Elisabetta, quale impronta volete dare alla Festa popolare di quest’anno?
«Inizieremo dalla riscoperta della storia della festa e della Casa, non per nostalgici confronti col passato ma per vivere con consapevolezza il presente guardando avanti. Sono tanti ad aver accolto l’invito a condividere ricordi delle innumerevoli esperienze vissute a Maria Nivis. Riguardando le centinaia di fotografie, da quelle in bianco e nero di 50 anni fa alle digitali di oggi, si nota immediatamente un elemento comune che le attraversa: esprimono intensità, si coglie la pienezza dei momenti che ritraggono.

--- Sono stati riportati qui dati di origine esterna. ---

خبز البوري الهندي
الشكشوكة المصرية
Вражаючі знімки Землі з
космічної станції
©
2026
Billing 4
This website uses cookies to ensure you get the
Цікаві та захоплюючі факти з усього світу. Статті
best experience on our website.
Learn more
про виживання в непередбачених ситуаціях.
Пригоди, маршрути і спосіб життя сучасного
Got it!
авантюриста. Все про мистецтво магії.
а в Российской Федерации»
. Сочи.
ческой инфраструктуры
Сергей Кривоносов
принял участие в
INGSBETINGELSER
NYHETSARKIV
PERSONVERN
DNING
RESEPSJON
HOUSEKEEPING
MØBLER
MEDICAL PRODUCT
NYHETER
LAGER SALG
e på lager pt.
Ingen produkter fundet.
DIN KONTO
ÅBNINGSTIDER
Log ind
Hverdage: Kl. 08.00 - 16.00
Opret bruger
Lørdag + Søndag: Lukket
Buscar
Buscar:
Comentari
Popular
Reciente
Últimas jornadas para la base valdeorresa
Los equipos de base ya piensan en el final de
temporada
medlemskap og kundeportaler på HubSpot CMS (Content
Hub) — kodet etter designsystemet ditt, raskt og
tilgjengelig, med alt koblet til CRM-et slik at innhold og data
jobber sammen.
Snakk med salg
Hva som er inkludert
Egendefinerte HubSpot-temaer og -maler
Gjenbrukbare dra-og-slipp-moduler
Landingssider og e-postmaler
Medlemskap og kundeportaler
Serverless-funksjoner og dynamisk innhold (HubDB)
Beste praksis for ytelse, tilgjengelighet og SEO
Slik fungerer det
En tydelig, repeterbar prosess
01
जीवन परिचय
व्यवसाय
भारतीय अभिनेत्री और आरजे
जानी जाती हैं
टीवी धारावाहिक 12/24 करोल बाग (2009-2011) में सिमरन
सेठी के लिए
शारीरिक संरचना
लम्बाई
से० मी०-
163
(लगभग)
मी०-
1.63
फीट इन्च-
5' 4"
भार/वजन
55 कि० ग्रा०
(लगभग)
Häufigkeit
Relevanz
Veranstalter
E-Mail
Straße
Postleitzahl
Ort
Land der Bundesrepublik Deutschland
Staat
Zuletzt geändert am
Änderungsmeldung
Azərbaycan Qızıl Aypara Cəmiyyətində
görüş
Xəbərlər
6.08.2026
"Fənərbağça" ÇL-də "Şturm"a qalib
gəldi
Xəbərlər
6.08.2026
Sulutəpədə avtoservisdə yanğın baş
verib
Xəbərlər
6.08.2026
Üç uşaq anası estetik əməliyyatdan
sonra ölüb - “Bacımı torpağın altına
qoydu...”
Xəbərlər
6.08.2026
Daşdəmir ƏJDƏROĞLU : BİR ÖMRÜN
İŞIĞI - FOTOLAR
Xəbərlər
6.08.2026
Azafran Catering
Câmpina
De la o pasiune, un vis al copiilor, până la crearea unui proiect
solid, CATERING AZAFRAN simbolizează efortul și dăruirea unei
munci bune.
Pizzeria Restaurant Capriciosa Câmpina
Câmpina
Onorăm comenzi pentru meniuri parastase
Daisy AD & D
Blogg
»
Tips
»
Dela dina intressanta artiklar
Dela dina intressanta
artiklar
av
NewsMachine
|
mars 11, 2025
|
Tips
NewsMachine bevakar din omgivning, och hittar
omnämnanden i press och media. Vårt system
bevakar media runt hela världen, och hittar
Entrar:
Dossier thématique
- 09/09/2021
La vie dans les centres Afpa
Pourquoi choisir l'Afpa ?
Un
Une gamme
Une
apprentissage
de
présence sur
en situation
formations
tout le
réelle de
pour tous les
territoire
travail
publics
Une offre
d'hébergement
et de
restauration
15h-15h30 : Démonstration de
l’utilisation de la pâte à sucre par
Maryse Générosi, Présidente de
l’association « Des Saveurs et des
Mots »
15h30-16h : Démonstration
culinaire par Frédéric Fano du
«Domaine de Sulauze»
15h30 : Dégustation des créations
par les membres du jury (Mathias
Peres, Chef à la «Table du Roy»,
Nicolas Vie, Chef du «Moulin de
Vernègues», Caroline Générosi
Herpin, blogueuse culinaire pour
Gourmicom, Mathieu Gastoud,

Ho ritrovato anche l’articolo che nel 1968 la Gioventù Femminile pubblicò su Voce Alessandrina per annunciare il progetto di costruzione di Maria Nivis: viene definita “una casa per ritrovarci, ricrearci, ricostruirci” che “forse darà niente di proprio ma potrà offrire a ciascuno il dono della sua autenticità”, sottolineando come “gli incontri, le conversazioni, le contemplazioni, le conoscenze più che dare qualcosa, susciteranno e faranno crescere quello che potrà già essere presente in ciascuno ma che forse avrà bisogno di essere riscoperto”. Con gratitudine verso chi ha saputo coltivare e realizzare sogni così grandi, vogliamo allora continuare a “ritrovarci, ricrearci, ricostruirci” facendo emergere la stessa autenticità anche attraverso una semplice e informale giornata di festa, aperta a tutti, a chi ha un legame più o meno lungo con questo luogo, a chi vi è passato magari casualmente, a chi si avvicina con curiosità per la prima volta».
Dalla festa dell’Azione Cattolica alla festa della Diocesi alessandrina: a che punto siamo, in questo percorso?
«La festa in realtà non è mai stata dell’AC. Volentieri ce ne facciamo promotori ma il servizio che offriamo è nella prospettiva di costruire relazioni e percorsi che vadano oltre l’evento. Negli ultimi anni la collaborazione con la Consulta delle Aggregazioni Laicali ci ha aiutato a conoscerci reciprocamente tra le diverse realtà diocesane. E quando si instaurano amicizie diventa spontaneo sentirsi più coinvolti. Nel frattempo sono stati fatti passi ulteriori e il percorso è andato oltre la Diocesi. La festa della Casa non potrebbe essere tale senza il coinvolgimento di chi la gestisce. Lo staff della Cooperativa Coompany2 sta condividendo la preparazione, e non solo per gli aspetti logistici. Questo interessante intrecciarsi di storie ci fa avvicinare anche ad altri ospiti, non solo alessandrini. Infine nel nostro ritrovarci in una Casa così significativa ci sarà un’attenzione particolare ad altre Case della Diocesi: insieme abbiamo scelto di sostenere il progetto “Case Solidali” della Caritas, destinandovi le offerte raccolte nella giornata e sensibilizzando a promuoverlo nei cammini dei nostri gruppi».
Come avete pensato di coinvolgere i giovani?
«Sono alcuni giovani a ideare e coordinare l’animazione, anche se una caratteristica fondamentale della festa è la sua dimensione unitaria. Si è tutti ugualmente protagonisti, dai bambini agli anziani. Come in famiglia, ciascuno porta le proprie peculiarità e così si impara a mettersi al passo con l’altro, a trovare elementi comuni che creano sintonia in ogni tempo e a ogni età».
Che cosa ti auguri, per il nuovo “anno sociale” della nostra diocesi?
«Che sia un anno in cui allenarsi a trovare il giusto equilibrio tra contemplazione e azione, in cui la cura della vita spirituale ci porti a crescere sempre più come laici appassionati della Chiesa e del tempo in cui ci è dato di abitare, capaci di accompagnarci reciprocamente con il Vescovo e i sacerdoti, di aprirci a contesti nuovi cogliendone la ricchezza e l’opportunità che ci offrono di diventare autentica Chiesa in uscita».